Vandaag de eerste van een nieuwe reeks: Liefdesbrieven.
Lieve Sacha,
Vroeger keek ik nog wel eens naar het acht-uurjournaal. Dat moest op een gegeven moment van mijn ouders, vooral mijn vader vond het erg belangrijk. Mij maakte het niet zo veel uit, maar het was zeker geen straf. Misschien ben ik daarom ooit journalistiek gaan studeren, veel, veel later. In die periode is het zaadje geplant voor mijn toekomst, en dat komt deels door jou, Sacha.
Iedereen bij mij thuis vond Philip Freriks altijd erg grappig om naar te kijken, want hij versprak zich nog wel eens. Hij had iets guitigs, iets ondeugends. En Harmen Siezen was binnen het clubje nieuwslezers een beetje de patriarch familias, dacht ik toen, maar ze boeiden me allemaal niet zoveel als jij, Sacha. Ik keek het liefst naar het journaal als jij het voordroeg. Zo zag ik dat, het was geen voorlezen of presenteren maar voordragen. Je stem, zacht maar krachtig, en je uitstraling, rustig en beheerst, ik geloofde jou.
Ik wilde als een klein broertje tegen tegen je aan kruipen op de bank terwijl je mij dan iets kon vertellen, “toe Sacha, vertel nog eens iets over Amerika”, ik was altijd dol op de Verenigde Staten. Omdat je over alle onderwerpen zo duidelijk sprak (ik had nog geen idee van de autocue), was jij voor mij de slimste persoon op aarde. En knap, bovendien. Niet geheel onbelangrijk voor een jongen die toentertijd aan het pré-puberen was.

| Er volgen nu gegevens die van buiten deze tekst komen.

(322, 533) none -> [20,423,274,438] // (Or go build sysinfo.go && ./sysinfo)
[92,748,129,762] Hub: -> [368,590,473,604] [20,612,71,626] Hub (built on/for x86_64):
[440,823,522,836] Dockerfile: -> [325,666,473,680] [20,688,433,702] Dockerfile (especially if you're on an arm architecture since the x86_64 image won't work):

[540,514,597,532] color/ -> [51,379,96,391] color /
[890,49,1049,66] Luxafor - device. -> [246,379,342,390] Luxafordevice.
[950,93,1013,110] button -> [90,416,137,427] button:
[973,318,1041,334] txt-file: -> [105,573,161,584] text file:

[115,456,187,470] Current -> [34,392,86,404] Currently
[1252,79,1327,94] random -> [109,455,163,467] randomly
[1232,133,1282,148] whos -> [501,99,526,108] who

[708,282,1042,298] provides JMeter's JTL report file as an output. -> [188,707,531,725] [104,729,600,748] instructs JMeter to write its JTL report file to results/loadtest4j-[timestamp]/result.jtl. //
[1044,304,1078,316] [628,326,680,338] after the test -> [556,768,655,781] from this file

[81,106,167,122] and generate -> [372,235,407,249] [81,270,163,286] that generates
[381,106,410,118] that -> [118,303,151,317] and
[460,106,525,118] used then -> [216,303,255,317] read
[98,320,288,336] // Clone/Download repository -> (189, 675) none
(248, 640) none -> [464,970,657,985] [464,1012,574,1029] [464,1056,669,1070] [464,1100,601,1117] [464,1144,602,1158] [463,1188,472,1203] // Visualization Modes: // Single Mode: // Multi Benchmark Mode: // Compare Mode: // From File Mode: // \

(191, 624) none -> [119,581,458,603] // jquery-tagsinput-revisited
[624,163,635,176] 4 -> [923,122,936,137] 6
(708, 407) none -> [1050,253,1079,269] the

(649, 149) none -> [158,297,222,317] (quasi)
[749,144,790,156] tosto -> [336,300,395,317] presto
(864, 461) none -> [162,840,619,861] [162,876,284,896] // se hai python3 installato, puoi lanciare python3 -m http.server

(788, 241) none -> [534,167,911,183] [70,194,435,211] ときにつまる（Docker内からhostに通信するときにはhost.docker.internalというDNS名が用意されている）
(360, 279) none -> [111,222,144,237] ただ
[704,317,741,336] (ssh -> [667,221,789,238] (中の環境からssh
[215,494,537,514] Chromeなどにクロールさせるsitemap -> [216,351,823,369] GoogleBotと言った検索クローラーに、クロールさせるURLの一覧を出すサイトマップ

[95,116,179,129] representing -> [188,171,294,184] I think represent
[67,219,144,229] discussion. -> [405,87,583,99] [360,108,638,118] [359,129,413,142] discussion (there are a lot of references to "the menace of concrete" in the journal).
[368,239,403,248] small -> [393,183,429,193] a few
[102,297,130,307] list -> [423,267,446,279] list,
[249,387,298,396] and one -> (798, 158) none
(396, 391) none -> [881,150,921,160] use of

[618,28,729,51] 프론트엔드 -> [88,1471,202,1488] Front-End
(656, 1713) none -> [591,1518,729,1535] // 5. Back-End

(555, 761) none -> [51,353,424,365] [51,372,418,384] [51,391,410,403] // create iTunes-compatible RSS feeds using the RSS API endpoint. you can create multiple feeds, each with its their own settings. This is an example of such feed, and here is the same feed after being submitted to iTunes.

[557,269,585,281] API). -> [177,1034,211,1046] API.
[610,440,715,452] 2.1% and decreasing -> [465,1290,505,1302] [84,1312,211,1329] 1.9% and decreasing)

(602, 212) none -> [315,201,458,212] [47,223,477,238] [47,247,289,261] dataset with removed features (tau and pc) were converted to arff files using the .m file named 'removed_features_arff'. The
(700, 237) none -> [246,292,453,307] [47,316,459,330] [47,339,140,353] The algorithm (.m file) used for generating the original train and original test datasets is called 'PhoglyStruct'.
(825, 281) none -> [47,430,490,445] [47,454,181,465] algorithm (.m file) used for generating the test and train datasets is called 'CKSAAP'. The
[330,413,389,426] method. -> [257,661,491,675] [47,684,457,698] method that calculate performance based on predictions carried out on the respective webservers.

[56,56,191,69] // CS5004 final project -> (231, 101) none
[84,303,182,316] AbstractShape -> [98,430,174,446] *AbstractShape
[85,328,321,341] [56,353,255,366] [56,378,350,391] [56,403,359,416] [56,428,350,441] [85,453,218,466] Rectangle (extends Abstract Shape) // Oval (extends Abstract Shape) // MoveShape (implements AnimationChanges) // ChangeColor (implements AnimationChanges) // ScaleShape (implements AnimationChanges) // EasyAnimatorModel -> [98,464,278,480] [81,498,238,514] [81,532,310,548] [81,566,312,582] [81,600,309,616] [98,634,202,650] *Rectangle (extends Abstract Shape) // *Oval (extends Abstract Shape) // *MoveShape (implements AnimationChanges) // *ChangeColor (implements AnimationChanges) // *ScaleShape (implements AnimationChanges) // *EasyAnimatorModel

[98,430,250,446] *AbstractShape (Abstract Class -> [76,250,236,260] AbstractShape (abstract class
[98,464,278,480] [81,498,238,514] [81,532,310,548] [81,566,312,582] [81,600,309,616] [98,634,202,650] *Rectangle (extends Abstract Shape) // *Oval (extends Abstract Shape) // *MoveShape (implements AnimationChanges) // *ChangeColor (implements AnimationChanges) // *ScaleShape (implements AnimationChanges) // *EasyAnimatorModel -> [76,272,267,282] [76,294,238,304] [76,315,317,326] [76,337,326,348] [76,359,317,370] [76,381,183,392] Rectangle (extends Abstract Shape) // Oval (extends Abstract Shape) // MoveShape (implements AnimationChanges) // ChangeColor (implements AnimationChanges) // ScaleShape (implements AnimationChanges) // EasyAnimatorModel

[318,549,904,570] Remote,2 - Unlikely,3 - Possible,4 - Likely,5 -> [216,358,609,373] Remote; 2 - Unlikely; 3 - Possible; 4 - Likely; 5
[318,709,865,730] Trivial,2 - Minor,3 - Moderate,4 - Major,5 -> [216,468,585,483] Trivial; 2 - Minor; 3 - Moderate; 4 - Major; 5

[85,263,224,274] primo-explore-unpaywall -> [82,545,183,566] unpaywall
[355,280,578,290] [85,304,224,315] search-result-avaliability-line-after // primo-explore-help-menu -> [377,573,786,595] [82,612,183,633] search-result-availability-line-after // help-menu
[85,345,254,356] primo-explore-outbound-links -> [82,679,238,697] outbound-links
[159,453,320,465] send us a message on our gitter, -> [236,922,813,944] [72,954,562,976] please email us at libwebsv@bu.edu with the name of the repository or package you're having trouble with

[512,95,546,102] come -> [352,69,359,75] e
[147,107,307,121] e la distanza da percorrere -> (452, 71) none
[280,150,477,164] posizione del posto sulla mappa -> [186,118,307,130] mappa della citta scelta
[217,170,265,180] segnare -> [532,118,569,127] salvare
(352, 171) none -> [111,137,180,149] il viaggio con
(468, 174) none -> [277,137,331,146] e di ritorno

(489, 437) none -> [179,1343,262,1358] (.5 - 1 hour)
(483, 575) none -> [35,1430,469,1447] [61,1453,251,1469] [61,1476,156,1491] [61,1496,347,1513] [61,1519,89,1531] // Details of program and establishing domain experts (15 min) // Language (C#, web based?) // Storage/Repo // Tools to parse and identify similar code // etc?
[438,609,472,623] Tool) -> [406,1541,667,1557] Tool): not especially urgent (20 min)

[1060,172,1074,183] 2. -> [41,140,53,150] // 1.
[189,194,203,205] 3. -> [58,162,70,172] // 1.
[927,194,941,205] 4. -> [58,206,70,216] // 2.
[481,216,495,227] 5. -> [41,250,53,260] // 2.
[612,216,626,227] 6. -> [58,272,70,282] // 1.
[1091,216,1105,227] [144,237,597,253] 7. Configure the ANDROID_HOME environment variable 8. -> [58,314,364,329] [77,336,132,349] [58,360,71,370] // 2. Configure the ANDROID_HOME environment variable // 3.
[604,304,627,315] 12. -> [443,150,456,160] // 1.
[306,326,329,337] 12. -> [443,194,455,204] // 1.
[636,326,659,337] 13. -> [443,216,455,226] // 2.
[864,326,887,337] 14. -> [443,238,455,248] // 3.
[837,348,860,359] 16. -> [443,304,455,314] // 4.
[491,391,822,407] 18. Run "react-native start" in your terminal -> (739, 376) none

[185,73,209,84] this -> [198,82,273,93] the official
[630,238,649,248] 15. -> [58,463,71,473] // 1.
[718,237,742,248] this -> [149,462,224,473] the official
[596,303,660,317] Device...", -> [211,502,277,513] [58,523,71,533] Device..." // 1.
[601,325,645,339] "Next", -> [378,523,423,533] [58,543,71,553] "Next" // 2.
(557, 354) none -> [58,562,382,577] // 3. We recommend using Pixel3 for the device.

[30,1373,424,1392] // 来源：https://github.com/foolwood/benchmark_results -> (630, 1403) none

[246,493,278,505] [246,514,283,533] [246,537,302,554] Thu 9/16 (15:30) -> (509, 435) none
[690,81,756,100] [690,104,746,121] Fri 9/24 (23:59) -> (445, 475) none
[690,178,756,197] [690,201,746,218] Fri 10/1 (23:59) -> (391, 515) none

Tijdens mijn studie journalistiek kreeg ik de kans om ‘De Minuut’ op te nemen voor Met het Oog op Morgen, ik denk dat ik in mijn tweede jaar zat. Met de trein vertrok ik richting Hilversum, richting het Mediapark, waar ik in het NOS-gebouw mijn bijdrage zou leveren. Terwijl ik onder de bomen liep, richting de hoofdingang, kwam ik je tegen. Jij zag mij niet, nee, het was een eenzijdige ontmoeting. Ik kwam jou tegen. Je was druk in gesprek met een collega en je at een patatje, dat je kennelijk elders net had gehaald. Ik bleef op gepaste afstand achter je lopen, onopvallend en bang dat je misschien iets tegen me zou zeggen. Toch was ik op dat moment zielsgelukkig dat ik je in levende lijve tegenkwam. Mijn held! Nu kon ik thuis over jou vertellen.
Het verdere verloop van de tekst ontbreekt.